* The problem
Please extract every line of text from the records below, reproducing each one word for word, and leave the pictures out of your answer.

(Data records)
[Start of Attachment]

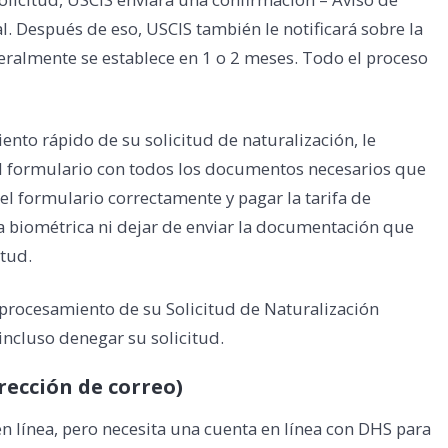
l. Después de eso, USCIS también le notificará sobre la
eralmente se establece en 1 o 2 meses. Todo el proceso
nto rápido de su solicitud de naturalización, le
formulario con todos los documentos necesarios que
l formulario correctamente y pagar la tarifa de
ta biométrica ni dejar de enviar la documentación que
itud.
 procesamiento de su Solicitud de Naturalización
ncluso denegar su solicitud.
rección de correo)
n línea, pero necesita una cuenta en línea con DHS para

[End of Attachment]

* Response below
l. Después de eso, USCIS también le notificará sobre la
eralmente se establece en 1 o 2 meses. Todo el proceso
nto rápido de su solicitud de naturalización, le
formulario con todos los documentos necesarios que
l formulario correctamente y pagar la tarifa de
ta biométrica ni dejar de enviar la documentación que
itud.
 procesamiento de su Solicitud de Naturalización
ncluso denegar su solicitud.
rección de correo)
n línea, pero necesita una cuenta en línea con DHS para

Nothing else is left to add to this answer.